Jakarta Globe - October 28, 2015

Jakarta – An Indonesian documentary maker has withdrawn her film from the government-funded Melanesian Cultural Festival this week, calling it a "political program" that diverts focus from the real issues facing repressed communities in the country's impoverished east.

Asrida Elisabeth, whose hour-long documentary "Tanah Mama" ("Mama's Soil") was released at the start of the year, said she had raised her objections with the Kalyana Shira Foundation, which funded her project, and they agreed to pull the documentary from screening at the festival in Kupang, East Nusa Tenggara.

Indonesia is hosting the festival this week supposedly as a celebration of the Melanesian people and culture, following its inclusion in June as an "associate member" of the Melanesian Spearhead group, comprising the western Pacific nations of Papua New Guinea, Fiji, Vanuatu and the Solomon Islands.

Also a full member, but not a recognized state, is an opposition coalition from the French territory of New Caledonia. Jakarta's inclusion as an associate came at the expense of West Papuan separatists whose own bid for membership was sidelined thanks in part to lobbying by Foreign Minister Retno L.P. Marsudi.

Asrida said that in light of these developments, she felt the festival was more of a "political and diplomatic program" by the Indonesian government than a cultural celebration, warning that it could "trigger danger identity politics in Papua and elsewhere in eastern Indonesia."

Papua has for decades been wracked by a low-level insurgency against Jakarta's rule. A similar struggle on a smaller scale also continues to simmer in the Malukus, which Jakarta claims is part of the wider Melanesian sphere.

"The people of Papua can see that this [festival] is an attempt at diversion amid efforts to build solidarity in the Pacific region, where the Melanesian identity is the basis for the struggle for respect, protection and empowerment of the Papuan people," Asrida said. "For the people of East Nusa Tenggara, Maluku and North Maluku, the Melanesian 'identity' has simply been thrust upon them by the state.

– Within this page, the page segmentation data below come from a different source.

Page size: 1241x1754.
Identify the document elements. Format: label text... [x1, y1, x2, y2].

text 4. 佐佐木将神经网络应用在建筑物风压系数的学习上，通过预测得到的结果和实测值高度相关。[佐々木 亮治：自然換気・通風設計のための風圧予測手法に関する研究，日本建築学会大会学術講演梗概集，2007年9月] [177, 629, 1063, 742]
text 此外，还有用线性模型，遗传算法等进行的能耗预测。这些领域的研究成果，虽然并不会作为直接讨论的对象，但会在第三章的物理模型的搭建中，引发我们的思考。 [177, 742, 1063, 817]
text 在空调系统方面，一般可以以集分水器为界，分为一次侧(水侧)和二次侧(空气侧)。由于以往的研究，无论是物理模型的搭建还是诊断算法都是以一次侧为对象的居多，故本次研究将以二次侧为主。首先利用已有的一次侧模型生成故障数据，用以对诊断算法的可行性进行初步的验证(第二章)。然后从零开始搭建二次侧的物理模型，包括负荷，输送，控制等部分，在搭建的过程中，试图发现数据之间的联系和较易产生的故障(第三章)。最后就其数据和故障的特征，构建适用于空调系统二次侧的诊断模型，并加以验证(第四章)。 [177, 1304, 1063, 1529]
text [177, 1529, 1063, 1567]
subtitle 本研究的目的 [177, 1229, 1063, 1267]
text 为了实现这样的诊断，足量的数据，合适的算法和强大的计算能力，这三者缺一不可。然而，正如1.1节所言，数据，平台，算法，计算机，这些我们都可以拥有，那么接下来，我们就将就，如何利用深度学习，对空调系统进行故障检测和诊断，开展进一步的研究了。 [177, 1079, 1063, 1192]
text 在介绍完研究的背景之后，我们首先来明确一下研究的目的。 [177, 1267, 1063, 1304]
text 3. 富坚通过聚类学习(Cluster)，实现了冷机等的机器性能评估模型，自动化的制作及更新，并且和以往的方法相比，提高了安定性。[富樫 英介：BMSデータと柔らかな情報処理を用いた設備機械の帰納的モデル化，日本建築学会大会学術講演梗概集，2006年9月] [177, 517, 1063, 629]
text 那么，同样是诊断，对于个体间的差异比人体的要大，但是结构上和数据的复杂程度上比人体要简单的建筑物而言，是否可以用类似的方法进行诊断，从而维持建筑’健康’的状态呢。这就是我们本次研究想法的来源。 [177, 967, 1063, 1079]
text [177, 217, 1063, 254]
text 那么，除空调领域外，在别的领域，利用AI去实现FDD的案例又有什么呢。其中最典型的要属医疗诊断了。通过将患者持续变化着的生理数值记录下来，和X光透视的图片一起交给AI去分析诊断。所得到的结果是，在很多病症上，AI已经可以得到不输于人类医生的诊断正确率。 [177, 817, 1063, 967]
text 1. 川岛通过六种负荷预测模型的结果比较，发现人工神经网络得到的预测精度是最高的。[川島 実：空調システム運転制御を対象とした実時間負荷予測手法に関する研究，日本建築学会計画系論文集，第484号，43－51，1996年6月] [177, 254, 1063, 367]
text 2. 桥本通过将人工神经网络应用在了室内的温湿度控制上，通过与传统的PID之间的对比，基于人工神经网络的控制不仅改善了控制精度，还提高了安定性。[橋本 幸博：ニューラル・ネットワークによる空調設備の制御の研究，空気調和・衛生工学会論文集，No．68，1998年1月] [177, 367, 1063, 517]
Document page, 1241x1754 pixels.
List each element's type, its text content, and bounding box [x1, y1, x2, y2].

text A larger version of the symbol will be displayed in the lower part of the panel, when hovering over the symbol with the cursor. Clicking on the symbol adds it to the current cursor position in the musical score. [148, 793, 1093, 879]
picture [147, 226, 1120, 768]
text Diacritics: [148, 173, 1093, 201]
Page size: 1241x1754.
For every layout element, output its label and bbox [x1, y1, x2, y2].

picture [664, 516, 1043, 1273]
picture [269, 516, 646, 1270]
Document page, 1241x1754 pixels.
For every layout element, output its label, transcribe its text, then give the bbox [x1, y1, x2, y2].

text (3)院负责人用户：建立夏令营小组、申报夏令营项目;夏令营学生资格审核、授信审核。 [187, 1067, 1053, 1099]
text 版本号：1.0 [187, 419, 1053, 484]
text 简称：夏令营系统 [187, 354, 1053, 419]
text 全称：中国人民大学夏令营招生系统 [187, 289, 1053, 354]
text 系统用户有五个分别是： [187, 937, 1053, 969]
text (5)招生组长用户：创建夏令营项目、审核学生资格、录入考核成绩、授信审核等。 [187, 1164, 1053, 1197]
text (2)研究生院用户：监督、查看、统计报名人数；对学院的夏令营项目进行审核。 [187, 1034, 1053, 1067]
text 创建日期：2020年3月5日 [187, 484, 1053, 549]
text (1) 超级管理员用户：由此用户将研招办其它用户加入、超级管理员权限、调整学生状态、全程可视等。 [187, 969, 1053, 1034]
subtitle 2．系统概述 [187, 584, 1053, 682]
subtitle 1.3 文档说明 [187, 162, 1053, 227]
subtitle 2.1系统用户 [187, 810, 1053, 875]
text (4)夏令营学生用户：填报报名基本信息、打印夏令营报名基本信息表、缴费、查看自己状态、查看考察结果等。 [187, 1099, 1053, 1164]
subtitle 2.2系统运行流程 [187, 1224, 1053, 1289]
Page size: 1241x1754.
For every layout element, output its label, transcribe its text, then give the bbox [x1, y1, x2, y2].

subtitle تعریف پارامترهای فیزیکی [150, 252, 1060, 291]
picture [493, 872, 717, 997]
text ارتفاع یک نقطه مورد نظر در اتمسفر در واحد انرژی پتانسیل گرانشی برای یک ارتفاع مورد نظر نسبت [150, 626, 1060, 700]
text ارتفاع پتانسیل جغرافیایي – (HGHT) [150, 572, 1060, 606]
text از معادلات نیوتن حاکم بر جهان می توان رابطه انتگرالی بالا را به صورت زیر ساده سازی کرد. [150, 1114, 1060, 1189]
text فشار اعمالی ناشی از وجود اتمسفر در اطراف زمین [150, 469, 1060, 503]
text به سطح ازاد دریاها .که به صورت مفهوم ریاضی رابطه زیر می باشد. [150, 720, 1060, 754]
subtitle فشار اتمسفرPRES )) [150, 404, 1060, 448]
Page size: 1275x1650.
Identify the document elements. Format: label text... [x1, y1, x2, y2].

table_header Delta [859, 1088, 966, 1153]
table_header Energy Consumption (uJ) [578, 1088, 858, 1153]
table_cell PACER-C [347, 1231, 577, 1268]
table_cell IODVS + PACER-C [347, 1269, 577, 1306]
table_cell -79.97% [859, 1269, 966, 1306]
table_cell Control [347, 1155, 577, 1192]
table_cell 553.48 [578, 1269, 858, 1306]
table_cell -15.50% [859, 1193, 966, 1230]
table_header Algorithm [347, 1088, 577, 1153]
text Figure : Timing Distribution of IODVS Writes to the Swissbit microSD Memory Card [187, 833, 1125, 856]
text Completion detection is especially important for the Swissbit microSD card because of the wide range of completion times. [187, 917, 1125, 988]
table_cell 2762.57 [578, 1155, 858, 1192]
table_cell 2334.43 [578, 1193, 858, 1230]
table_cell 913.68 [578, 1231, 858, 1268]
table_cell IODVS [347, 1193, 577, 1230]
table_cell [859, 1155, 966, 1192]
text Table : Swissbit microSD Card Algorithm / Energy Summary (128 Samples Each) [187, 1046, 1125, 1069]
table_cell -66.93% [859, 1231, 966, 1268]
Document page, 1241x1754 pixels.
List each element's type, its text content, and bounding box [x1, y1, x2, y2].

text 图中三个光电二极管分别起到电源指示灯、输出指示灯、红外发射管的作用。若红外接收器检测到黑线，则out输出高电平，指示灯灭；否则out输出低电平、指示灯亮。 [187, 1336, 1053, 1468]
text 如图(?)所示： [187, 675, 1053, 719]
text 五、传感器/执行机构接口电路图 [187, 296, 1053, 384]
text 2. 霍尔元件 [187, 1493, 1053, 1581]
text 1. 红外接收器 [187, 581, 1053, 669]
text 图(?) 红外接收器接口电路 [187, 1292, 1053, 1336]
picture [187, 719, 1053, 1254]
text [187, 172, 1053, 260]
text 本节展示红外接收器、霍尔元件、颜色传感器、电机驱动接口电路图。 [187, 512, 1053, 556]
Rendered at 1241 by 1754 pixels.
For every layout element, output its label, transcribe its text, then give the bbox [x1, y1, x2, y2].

"I don't want my film to be used to complicate this issue, and I don't want it to be screened as though it represents Papua," she added, saying that community groups in Papua had also objected to the planned showing of the film at the festival.

Asrida said her documentary, which chronicles the suffering of a Papuan woman as she struggles to take care of her four children amid grinding rural poverty, was a message to the Indonesian government to focus on the political, economic, social and cultural problems in Papua.

"In this context, to use the film 'Tanah Mama' for the purposes of Melanesian diplomacy would be inappropriate," she said.